シナツは、慌てて釣竿をハヤヒトに預けると立ち上がり、猫を追いかけようとする2人を止めに行った。これを放置しては、迷子の仔猫ちゃんが2匹誕生してしまう。
「にゃんにゃんはこれからお仕事に行くのよ。邪魔しちゃダメよ」
と言いながら、2人の手を引いて、丸太に戻す。
「にゃんにゃん、おしごと」
「がんばって」
手を振る幼女の声援を背に受けながら去りゆく猫。
近くで働く大人たちは、なぜ猫が幼女に応援されているのだろう、といぶかしく思った。
「お前、子守うまいな」
ハヤヒトが呆れ顔で言いながら、シナツに釣り竿を返した。
シナツが竿を上げると、餌だけが取られていた。
「くそー、やられた」
新しい餌を探すが、タニシもミミズも隠れてしまったのか見つからない。大きい石をひっくり返すと、
「うおっ!」
何かいた。
シナツの両手に収まるくらいの大きさの、ゼリーのように弾力のある半透明の体が、ふるふると揺れていた。
「ス…[スライム]!?」
シリオホラという謎食材はあるものの、気候や植生などが前世の地球に酷似していることから、シナツは、この世界が遠い過去か未来の地球、あるいは地球の秘境、はたまた地球の平行世界ではないかと予想していた。

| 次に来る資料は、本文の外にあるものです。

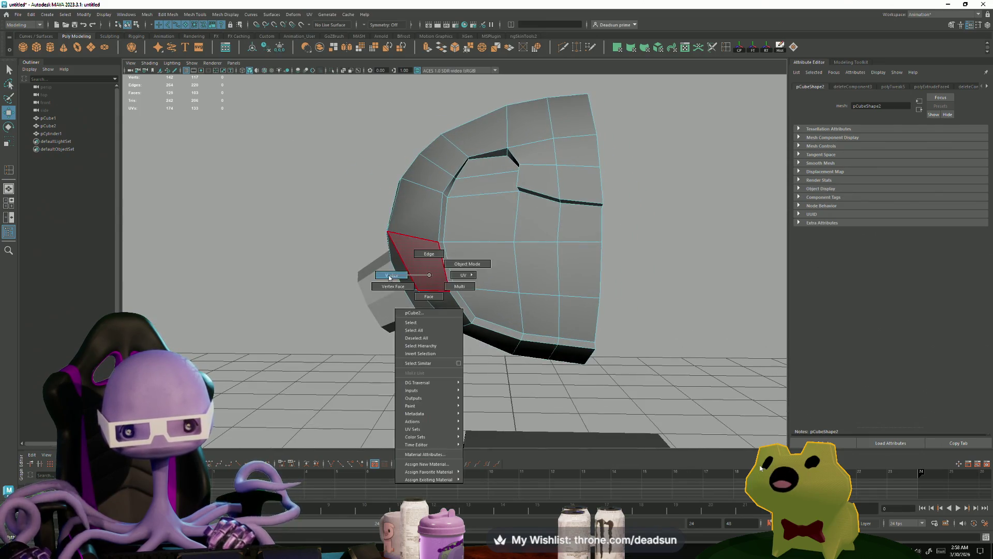
Select two vertices along the head's lower rim from different angles.
right_drag(437, 282, 418, 292)
click(418, 290)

しかしここに来て、スライムと言うファンタジーな生物が登場してきた。
自分は本当に異世界に来てしまったのだな、とシナツは思った。
「[スラ…]?妙な呼び方するなよ。お前、何にでも変な名前を付けるよな」
「いや、[スライム]だよこれ、[スライム]じゃん、うわー、動いている」
ハヤヒトとシナツが言い合っていると、背後から笑い声がした。
いつの間にか、休憩中の筏師や職人が集まって、少年たちの釣りを見物していたのだ。
「そいつは地方によって色んな呼び名があるけど、[スライム]は初耳だな。坊主はどこの生まれだ?」
幾何学模様の刺青を両肩に入れた中年の筏師が尋ねる。筏師は竿1つで丸太を操り激流を下る危険な職業であり、仕事中に川で遭難する者が多い。刺青は、おしゃれというよりも、水の中で発見されたときの身元確認の意味が大きい。
「王都生まれ王都育ちです。[スライム]は、今、自分で名付けました。[スライム]っぽい姿なので」
シナツの答えを聞いた筏師は、あ、こいつ変人だ、と気付いた。
「そ、そうか。俺はアキ川の上流の村の生まれなんだが、うちの村では『山の水筒』って呼んでいるよ」
「山の水筒?」
男はシナツの手からスライムをつまみあげると、そのゼリー状の肌に歯を立てて中身をすすった。
「ほとんど水なんで腹はふくれないが、喉の渇きは癒せる。山で遭難した猟師が、こいつのお蔭で生き延びたって話はよく聞くよ」
そう言って、筏師はシナツにスライムを返した。
思わず受け取ったシナツは、スライムを観察した。
弾力のある半透明の楕円体の体。持ち上げて陽光にかざすと、その中心には、光の加減でうっすらと見える球状の影がある。いわゆる「
つるつるに見えた表面は、目近に見ると、細かい毛がびっしりと生えている。
(わあ!もふもふだね。可愛い…かな、これ。うーむ…)
スライムをもふりながら、シナツは、なぜ人は、哺乳類と鳥類以外に毛が生えていても可愛いと思えないのだろうかと自問した。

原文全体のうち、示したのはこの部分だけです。